INSTRUCTIONS TO FOLLOW: Find the word "lines" in the data below and copy each line that holds it.

RECORDED DATA:
────────

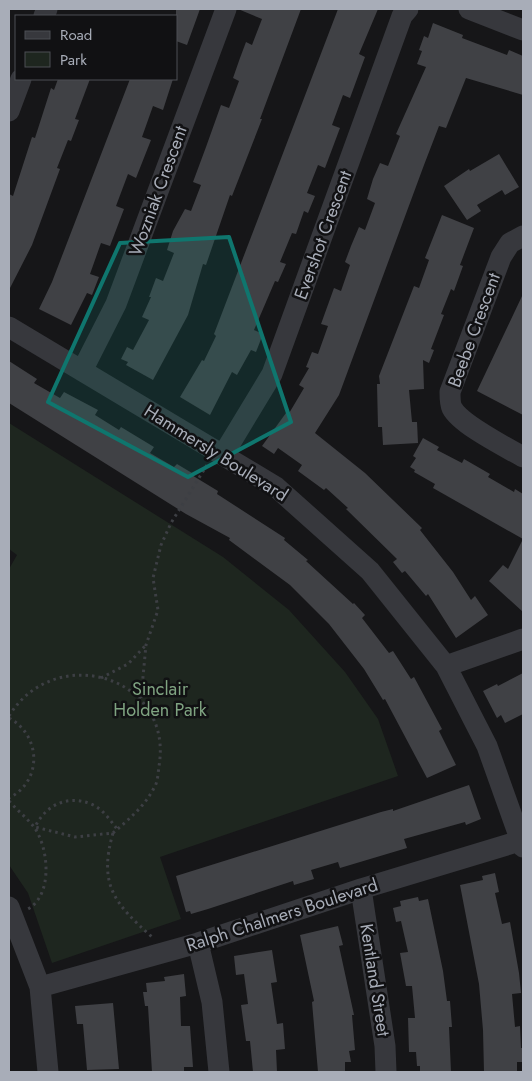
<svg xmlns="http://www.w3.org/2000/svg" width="532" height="1081" viewBox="0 0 532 1081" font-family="Jost,sans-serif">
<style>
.green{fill:#1e261f}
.building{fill:#404145}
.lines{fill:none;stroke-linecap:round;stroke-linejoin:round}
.path{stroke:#3d3f44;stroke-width:3;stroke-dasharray:2.5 4;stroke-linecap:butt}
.minor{stroke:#37383d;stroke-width:21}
.marked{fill:#0f766e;fill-opacity:0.2;stroke:#0f766e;stroke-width:4;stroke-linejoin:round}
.labels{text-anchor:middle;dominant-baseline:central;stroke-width:5;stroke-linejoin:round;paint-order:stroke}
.street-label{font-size:18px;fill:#a8adb8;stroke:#111113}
.park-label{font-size:18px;fill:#7fa381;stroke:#111113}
</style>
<rect width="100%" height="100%" fill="#161618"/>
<path class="green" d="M9 423 223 557 289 610 345 672 378 719 398 776 160 857 181 919 52 963 28 893 9 865V569L17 555 9 549Z"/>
<path class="building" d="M176 9H200L187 45 176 41Z
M238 9H301L260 119H262L232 196 230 195 206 265 203 264 188 315 153 380 126 365 128 362 121 359 127 347 133 350 149 320 142 317 151 297H149L156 278 163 281 174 253 167 250 173 231 185 209 191 211 201 185 193 182 206 147 221 105 229 108 239 81 233 78 240 58 246 42 252 45 262 19Z
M338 9H378L359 54 365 57 350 98 343 95 332 125 340 128 325 168 318 165 307 193 315 196 308 213 304 211 296 234 292 233 280 262 286 264 278 282 275 281 254 330 263 334 256 352 251 350 237 375 232 372 210 415 180 397 202 360 204 361 216 336 214 334Z
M433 23 463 35 462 38 507 55 509 50 523 56V95L466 78 446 128 439 126 424 165 339 395 315 433 365 473 422 528 420 530 453 572 471 600 475 596 488 615 456 638 428 594 426 596 405 571 402 573 393 562 397 559 346 509 348 508 326 488 324 490 298 471 302 465 278 448 274 454 262 446 286 413 288 415 304 388 299 385 309 368 306 367 312 352 318 354 328 326 321 324 334 288 341 291 350 265 345 262 351 246 359 227 365 230 375 203 367 199 373 179 380 163 388 166 400 136 396 134 426 67 417 64 422 51 419 50 424 36 428 38Z
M58 79H90L75 119 79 120 71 141 68 140 57 168 60 169 32 245 9 290V194L13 196 32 137 35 138 51 88 54 90Z
M130 79H173L163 110 153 106 142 137 151 140 136 178 128 174 116 206 124 209 110 246 101 243 90 274 99 277 92 295 87 293 71 325 39 309 52 282Z
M499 154 519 187 505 195 502 190 477 205 481 211 467 220 444 186 469 169 470 171Z
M442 215 474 228 460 265 463 266 454 291 451 289 441 314 444 315 431 349 434 350 429 363 423 360 424 389 409 390 412 422H417L418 443 383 445 382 427H378L377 384H380L379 376 414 286 419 288 429 260 425 258Z
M523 294V415L477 391Z
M9 361 37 379 34 383 60 398 64 392 98 410 95 415 119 430 121 427 154 447 150 453 174 467 177 464 192 473 190 474 218 491 217 494 285 538 284 540 308 560 306 561 353 604 354 603 365 615 362 618 389 653 393 651 411 679 414 677 442 729 439 731 456 765 427 778 385 699 383 700 364 669 329 624 290 585 229 540 230 538 186 514 9 403Z
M423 438 439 447 437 450 462 463 464 459 490 474 488 477 514 492 515 489 523 494V612L489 581 503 565 508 569 523 539 433 488 435 484 414 472 415 470 410 467 416 458 413 456Z
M523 673V714L505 723 501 715 497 718 483 691 497 684 498 686Z
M469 785 481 819 466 825 465 822 404 839 407 848 340 868 338 862 311 870 314 879 294 885 293 881 208 909 191 914 190 911 186 912 176 876 381 812 393 809V811Z
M495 873 499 892 495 893 502 924 510 922 519 973 521 993 512 994 515 1027 520 1026 521 1048H523V1062H517V1072H484L483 1030 479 984 460 885 483 880 482 876Z
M418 897 419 901 428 899 443 971 447 1001H450L452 1027H449L451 1072H420V1066H417L416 1052H409L408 1018H415L412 986H406L400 953 408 952 401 921 396 922 393 908 401 906 400 901Z
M338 926 343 945 339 946 354 1015H352L355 1050 349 1051 351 1062H345V1072H318L312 1002 314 1001 300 935Z
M272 950 277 982 271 983 277 1024 283 1023 285 1049 276 1050 277 1072H253L250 1041H246L241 1005 248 1004 244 974 236 975 234 956Z
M184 974 186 996 180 997 181 1026H190L193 1067H184V1072H152L148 1006H145L143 992H147L146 983 165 981 164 977Z
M113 1003 119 1069 87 1070 83 1024H77L75 1006Z"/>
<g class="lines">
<path class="path" d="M101 678 128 664 146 645
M141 698 146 645 158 610 153 578 161 545 171 523 207 465
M9 716C55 641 174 676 159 766 158 773 158 782 154 788 144 807 129 819 113 833L75 837 35 827C45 806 67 794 91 804 103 809 110 820 117 829
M9 718C41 735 43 781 9 798
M9 801C17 810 27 818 34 827 49 848 53 895 28 909
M113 833C98 885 115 904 152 937"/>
<path class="minor" d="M469 9 523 30
M44 16 47 9
M9 111 21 79
M523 236 510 243 501 257 450 392C450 397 450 404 452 408 461 425 506 447 523 457
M9 327 276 487 370 571 446 666 487 746 523 847
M82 371 116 304 226 9
M223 455 272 374 402 16 408 9
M446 666 523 639
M361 889 385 1046 386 1072
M9 907 40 987 48 1072
M198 943 212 1002 219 1072
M40 987 198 943 361 889 523 840"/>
</g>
<path class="marked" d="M229 237 291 422 188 477 48 402 120 243Z"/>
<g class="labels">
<g class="street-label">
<text transform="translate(158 191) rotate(-70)">Wozniak Crescent</text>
<text transform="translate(323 235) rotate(-70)">Evershot Crescent</text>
<text transform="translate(474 330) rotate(-70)">Beebe Crescent</text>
<text transform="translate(216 453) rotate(32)">Hammersly Boulevard</text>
<text transform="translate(282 915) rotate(-18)">Ralph Chalmers Boulevard</text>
<text transform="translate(375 980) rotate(81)">Kentland Street</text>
</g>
<g class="park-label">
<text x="160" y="689">Sinclair<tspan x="160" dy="21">Holden Park</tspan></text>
</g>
</g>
<rect width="532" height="1081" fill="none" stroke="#a8adb8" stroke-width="20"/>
<rect x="15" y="15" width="162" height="65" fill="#111113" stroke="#4d4f55"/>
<rect x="25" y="31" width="25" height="8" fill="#37383d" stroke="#4d4f55"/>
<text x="60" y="40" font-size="15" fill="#a8adb8">Road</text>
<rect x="25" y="52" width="25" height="15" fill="#1e261f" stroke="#4d4f55"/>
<text x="60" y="65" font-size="15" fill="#a8adb8">Park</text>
</svg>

────────

RESPONSE AREA:
.lines{fill:none;stroke-linecap:round;stroke-linejoin:round}
<g class="lines">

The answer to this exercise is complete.